Sparklite est un roguelite comme c'est dans l'air du temps qui se la joue façon Zelda ce qui n'est pas forcément commun. Vous incarnez une gamine qui s'écrase sur une île où on a un sacré problème d'écologie. Il faudra en effet marave des méchants pollueurs qui exploitent les ressources, vous seul pouvez sauver ce monde. L'univers est assez mignon et fait forcément penser à du Zelda 16 bits. Le jeu n'est pas très compliqué avec des patterns assez faciles à maîtriser, mais comme tous les roguelites il pose le problème de redémarrer au départ si bien qu'il faut rusher parfois pour revenir à l'endroit où on était parce que faire tous les monstres de la carte c'est long. Avec une carte aléatoire, pas évident de poser des repères si bien qu'on peut arriver à une certaine forme de lassitude. Le jeu en outre a ceci d'intéressant, vous avez des gens pour vous aider, en ramassant suffisamment de cristaux vous allez pouvoir débloquer plus d'armes, plus de vie, et ainsi vous faciliter la tâche. Le jeu est plaisant avec des mécaniques simples, quand on est lassé, on peut quitter et revenir comme si de rien n'était.
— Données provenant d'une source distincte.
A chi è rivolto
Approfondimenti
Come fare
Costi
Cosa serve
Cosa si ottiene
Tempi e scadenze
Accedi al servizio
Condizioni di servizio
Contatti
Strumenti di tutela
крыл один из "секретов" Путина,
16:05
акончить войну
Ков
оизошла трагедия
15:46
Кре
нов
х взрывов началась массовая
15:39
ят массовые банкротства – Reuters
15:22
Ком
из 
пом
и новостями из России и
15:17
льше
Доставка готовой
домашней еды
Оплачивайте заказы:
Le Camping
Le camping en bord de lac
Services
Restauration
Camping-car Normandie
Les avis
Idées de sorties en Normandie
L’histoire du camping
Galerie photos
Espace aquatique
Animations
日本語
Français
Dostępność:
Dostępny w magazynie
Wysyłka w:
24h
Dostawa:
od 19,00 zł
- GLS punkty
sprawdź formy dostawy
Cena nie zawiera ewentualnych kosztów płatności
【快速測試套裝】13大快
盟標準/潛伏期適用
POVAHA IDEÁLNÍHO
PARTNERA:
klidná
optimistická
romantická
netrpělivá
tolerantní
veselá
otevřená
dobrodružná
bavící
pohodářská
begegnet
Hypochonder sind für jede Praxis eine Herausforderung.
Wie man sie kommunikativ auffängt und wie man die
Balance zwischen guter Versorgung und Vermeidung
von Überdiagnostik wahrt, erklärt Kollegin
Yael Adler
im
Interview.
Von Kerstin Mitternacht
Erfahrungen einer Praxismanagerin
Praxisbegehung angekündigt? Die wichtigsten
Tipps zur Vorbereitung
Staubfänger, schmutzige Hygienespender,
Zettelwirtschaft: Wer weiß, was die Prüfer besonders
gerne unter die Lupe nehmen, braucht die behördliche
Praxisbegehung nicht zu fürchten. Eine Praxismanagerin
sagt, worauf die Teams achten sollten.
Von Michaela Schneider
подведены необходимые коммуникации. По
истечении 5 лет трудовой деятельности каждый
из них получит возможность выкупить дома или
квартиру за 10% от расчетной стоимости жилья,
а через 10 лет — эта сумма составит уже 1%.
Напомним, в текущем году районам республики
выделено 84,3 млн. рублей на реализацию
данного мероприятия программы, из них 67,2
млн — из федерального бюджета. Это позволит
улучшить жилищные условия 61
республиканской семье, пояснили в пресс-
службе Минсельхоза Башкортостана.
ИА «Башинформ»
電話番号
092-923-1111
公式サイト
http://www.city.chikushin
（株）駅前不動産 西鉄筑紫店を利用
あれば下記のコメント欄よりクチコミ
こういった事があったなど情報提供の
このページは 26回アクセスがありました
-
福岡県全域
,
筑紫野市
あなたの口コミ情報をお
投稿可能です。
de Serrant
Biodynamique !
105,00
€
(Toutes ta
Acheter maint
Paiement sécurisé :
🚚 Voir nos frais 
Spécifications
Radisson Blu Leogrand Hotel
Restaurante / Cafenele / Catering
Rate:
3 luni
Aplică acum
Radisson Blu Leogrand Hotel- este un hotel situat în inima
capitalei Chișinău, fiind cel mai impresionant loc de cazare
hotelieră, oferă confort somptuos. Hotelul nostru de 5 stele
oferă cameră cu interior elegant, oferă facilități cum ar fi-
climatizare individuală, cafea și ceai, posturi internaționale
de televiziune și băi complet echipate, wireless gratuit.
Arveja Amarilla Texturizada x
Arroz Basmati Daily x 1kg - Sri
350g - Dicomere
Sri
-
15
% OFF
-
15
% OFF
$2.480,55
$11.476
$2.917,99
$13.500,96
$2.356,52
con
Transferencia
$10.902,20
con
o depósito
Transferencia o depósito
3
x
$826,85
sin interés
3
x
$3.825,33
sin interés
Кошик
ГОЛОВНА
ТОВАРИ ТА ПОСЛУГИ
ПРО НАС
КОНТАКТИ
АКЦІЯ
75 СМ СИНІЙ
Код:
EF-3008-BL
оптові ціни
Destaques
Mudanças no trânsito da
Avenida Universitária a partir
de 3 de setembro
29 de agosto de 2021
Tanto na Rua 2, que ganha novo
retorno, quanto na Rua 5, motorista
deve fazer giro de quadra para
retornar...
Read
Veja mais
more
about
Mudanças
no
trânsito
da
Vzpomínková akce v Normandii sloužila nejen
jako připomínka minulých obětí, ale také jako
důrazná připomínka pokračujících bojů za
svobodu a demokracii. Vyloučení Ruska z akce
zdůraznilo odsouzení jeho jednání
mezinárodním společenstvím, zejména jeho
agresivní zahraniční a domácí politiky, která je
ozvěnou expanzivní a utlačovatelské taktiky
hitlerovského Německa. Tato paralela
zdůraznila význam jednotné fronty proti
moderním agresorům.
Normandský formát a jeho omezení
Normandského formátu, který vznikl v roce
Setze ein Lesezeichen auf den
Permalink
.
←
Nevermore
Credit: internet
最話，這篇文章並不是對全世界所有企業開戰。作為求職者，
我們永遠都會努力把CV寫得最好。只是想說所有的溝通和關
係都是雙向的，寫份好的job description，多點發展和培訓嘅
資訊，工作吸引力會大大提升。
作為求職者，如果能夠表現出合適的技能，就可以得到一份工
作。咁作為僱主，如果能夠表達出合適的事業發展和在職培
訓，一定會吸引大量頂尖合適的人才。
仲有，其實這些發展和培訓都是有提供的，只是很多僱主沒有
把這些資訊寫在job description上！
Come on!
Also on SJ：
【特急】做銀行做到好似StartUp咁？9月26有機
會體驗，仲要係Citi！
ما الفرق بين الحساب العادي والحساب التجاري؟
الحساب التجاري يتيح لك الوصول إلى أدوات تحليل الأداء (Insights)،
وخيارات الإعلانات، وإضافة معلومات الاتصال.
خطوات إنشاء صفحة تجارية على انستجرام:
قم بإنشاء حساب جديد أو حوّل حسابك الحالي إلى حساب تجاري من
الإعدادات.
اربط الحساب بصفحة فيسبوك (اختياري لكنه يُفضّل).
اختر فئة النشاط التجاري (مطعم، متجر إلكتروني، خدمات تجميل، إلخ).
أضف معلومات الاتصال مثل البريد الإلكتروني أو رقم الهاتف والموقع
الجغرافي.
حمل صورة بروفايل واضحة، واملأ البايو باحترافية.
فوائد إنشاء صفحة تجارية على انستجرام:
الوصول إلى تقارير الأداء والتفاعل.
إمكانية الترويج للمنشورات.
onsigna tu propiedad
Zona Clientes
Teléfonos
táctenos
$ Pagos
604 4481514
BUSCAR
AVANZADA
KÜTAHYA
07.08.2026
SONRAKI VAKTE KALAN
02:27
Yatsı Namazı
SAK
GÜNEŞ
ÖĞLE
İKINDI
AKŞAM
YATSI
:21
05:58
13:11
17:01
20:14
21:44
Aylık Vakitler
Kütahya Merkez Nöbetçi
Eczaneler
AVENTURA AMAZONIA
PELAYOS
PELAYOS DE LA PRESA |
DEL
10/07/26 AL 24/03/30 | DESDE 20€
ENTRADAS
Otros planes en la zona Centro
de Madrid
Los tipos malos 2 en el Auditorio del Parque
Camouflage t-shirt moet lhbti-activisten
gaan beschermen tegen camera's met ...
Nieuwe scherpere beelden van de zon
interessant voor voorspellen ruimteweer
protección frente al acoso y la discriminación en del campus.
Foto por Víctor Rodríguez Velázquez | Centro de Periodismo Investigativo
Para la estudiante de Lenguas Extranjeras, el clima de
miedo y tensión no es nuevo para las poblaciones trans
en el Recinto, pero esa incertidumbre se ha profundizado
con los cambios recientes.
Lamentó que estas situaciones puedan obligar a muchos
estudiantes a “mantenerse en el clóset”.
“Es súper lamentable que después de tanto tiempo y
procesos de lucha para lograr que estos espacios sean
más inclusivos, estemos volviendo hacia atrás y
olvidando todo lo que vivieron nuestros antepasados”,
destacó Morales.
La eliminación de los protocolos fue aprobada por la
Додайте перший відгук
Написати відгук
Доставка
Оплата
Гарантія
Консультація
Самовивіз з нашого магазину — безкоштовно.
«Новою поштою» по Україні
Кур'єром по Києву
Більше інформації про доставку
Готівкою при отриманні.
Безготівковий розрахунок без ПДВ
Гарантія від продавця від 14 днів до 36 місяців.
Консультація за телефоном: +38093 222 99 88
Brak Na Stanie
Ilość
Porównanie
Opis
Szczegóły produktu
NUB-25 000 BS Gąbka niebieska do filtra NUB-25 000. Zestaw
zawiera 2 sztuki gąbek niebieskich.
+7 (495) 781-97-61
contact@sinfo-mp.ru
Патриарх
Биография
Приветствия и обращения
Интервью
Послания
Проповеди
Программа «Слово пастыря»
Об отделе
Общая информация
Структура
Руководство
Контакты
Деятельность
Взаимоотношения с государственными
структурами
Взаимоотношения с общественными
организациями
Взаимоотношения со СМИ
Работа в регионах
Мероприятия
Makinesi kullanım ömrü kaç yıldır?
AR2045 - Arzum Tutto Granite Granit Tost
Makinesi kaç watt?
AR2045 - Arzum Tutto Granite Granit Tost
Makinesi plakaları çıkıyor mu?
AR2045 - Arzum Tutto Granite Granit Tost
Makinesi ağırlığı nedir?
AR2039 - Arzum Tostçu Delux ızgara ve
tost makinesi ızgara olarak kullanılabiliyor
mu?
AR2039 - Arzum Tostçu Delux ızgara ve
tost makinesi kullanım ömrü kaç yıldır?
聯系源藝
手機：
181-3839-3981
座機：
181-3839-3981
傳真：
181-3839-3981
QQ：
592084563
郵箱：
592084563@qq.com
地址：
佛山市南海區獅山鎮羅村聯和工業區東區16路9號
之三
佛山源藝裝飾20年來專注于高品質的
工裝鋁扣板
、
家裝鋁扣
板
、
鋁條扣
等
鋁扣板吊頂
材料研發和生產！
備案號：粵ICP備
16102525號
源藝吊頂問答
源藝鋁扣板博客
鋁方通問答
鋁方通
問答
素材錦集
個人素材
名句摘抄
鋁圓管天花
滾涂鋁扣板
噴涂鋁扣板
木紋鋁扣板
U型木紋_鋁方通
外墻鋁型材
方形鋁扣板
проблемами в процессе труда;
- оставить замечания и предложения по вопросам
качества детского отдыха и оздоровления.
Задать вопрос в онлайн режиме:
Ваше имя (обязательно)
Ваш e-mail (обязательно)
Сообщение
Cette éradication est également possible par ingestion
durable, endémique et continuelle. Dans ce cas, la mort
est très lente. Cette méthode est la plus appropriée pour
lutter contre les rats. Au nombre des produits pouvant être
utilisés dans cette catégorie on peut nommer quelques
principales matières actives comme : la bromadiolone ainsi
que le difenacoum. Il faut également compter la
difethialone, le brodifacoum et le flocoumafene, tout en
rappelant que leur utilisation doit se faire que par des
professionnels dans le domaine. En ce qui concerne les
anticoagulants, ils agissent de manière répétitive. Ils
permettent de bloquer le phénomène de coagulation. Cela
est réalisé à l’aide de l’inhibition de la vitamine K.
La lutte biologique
Avec désormais des jeux indépendants qui sortent à la pelle, où beaucoup tentent leur chance et à raison quand on voit le succès d'Hadès, ce billet aurait pu être infini. Je vais quand même m'arrêter là. Lorsque j'ai vraiment accroché à un jeu, j'ai tendance à écrire une bafouille sur restez-curieux, il s'agissait surtout ici de montrer qu'on peut jouer à moins de 250 € et que ce n'est pas parce qu'un jeu affiche 600 milliards de pixels en même temps que c'est forcément un jeu de qualité. À l'instar toutefois de toute l'industrie culturelle, on se retrouve avec la problématique de ne pas pouvoir tout faire, de ne pas pouvoir tout voir, tout entendre, tout lire, tout jouer, il faudra donc faire des choix et ne plus hésiter à stopper au plein milieu si on a l'impression d'en avoir fait le tour. 

J'ai mis pas mal de temps à écrire ce billet, pas parce que ça ne vient pas tout seul mais parce que les fins d'années chez les enseignants restent toujours complexes et celle-ci n'échappe absolument pas à la tradition, pire peut-être, cela sera l'objet de notre prochain épisode.